Según Adrían Tito Fontana el sábalo es uno de nuestros “tres peces demoníacos” que en teoría no toman moscas, y cuya captura es terriblemente emocionante (justamente) por esta característica. Los otros dos son las carpas y lisas.
En esta segunda entrega continuamos sumando información (técnica y biológica) para aquellos que quieran conocer más a este fantástico pez deportivo y tomen la determinación de experimentar su pesca con mosca.
Alimentación del sábalo
En sus primeros instantes de vida el sábalo preda, al igual que el dorado, pequeños organismos del zooplancton. Pero a partir de los 3 cm su sistema digestivo (desde la boca hasta el ano) sufre una metamorfosis radical, que lo transforma en un pez estrictamente iliófago. Esto significa que solo se alimenta de barro orgánico; más específicamente del detritus en descomposición atrapado en el fango, no de los organismos vivos del fango. Este detritus se compone principalmente de plancton precipitado (fito y zoo), hojas del ecosistema terrestre y plantas acuáticas molidas por la acción del río, y en muchas ocasiones, aguas servidas. Digerir barro es tremendamente difícil y requiere adaptaciones muy especializadas.

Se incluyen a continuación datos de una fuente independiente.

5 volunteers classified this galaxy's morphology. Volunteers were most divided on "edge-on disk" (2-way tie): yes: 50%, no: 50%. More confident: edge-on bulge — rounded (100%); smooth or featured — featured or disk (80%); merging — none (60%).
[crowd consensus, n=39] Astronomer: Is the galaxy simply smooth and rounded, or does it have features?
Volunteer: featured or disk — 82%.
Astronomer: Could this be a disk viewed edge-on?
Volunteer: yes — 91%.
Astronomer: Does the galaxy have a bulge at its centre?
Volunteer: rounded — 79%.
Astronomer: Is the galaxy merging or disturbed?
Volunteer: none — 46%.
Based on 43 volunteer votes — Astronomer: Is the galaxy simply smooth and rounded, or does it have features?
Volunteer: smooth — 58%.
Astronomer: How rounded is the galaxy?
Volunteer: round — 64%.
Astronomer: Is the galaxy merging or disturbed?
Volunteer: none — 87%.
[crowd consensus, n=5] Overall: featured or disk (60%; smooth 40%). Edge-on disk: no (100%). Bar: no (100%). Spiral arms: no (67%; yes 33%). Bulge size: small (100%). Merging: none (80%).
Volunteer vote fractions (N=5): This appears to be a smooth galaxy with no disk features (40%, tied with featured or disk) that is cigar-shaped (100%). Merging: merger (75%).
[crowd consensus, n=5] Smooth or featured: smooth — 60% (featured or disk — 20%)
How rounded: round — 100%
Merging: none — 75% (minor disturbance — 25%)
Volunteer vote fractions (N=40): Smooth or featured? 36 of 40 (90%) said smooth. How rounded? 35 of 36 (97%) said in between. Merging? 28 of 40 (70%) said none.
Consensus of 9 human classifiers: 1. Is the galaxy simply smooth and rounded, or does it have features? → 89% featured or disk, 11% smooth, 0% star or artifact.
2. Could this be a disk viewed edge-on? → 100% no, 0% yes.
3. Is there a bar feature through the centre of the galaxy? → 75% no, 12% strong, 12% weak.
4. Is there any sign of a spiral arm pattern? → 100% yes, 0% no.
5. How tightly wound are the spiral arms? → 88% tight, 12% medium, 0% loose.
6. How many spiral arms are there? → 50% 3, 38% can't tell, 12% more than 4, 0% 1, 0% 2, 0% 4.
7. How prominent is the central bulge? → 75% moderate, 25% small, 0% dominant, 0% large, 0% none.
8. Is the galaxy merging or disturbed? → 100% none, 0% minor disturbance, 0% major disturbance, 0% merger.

El estómago del sábalo se divide en dos partes: una cardíaca para almacenamiento y lubricación; y otra pilórica dotada de una poderosa musculatura que se encarga de la trituración. Los iliófagos normalmente tienen intestinos muy largos para aumentar la superficie de absorción. En el sábalo el intestino es relativamente corto (hasta 5 veces el largo del pez) pero lo suplementa con muchos codos, pliegues y ciegos pilóricos en un número que pueden alcanzar los 3000.
El sábalo no solo chupa fango o copos floculados sobre el fondo. También se alimenta de bioderma, esa película fina formada por filamentos algales microscópicos que cubre los objetos bajo el agua. Es común encontrar a Prochilodus chupando piedras, ramas sumergidas, raíces de camalote, pilotes de muelles e incluso cascos de embarcaciones. Para arrancar esta capa nutritiva se vale del efecto “rasqueta” de los dientecillos incisiformes ubicados en su prominente labio superior. También es posible encontrarlo filtrando espuma o detritus flotante en el menisco de agua. Ello es posible a partir de un complejo sistema de filtro branquial que le permite tamizar partículas muy pequeñas.

Estimulando sus sentidos
Está claro que pescar sábalos imitando su alimento es absolutamente imposible. Pero en fly fishing,… ¿imitar alimento es el único camino para capturar un pez?, yo diría que apenas es unos de los muchos recursos de los que disponemos. Como el resto de los peces, los de dieta iliófaga, herbívora o detritívora, pueden llevarse una mosca en su boca por cuestiones que tienen que ver con la curiosidad, exploración, agresión, territorialidad, estimulación con colores, movimientos o brillos. Esta claro que sucede en mucha menor medida que en un pez cazador, pero que sucede, sucede. En nuestro caso cuando un objeto nos produce curiosidad lo inspeccionamos con las manos. Como los peces no tienen manos, obtienen información metiéndolos en su boca.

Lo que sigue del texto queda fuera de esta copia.